■ **Task description**
Print the material verbatim from its first line through the line containing "Anyway. Make your own evals! Occasionally", including that line, and leave the pictures out of your answer.
===== Records to process =====
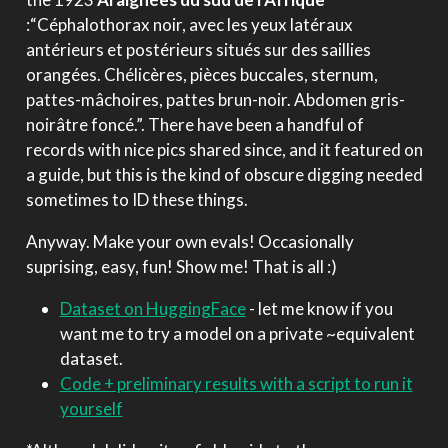
:“Céphalothorax noir, avec les yeux latéraux
antérieurs et postérieurs situés sur des saillies
orangées. Chélicères, pièces buccales, sternum,
pattes-mâchoires, pattes brun-noir. Abdomen gris-
noirâtre foncé.”. There have been a handful of
records with nice pics shared since, and it featured on
a guide, but this is the kind of obscure digging needed
sometimes to ID these things.
Anyway. Make your own evals! Occasionally
suprising, easy, fun! Show me! That is all :)
Dataset on HuggingFace
- let me know if you
want me to try a model on a private ~equivalent
dataset.
Code + preliminary results with a script to run it
yourself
=====
■ **Reply to the task**
:“Céphalothorax noir, avec les yeux latéraux
antérieurs et postérieurs situés sur des saillies
orangées. Chélicères, pièces buccales, sternum,
pattes-mâchoires, pattes brun-noir. Abdomen gris-
noirâtre foncé.”. There have been a handful of
records with nice pics shared since, and it featured on
a guide, but this is the kind of obscure digging needed
sometimes to ID these things.
Anyway. Make your own evals! Occasionally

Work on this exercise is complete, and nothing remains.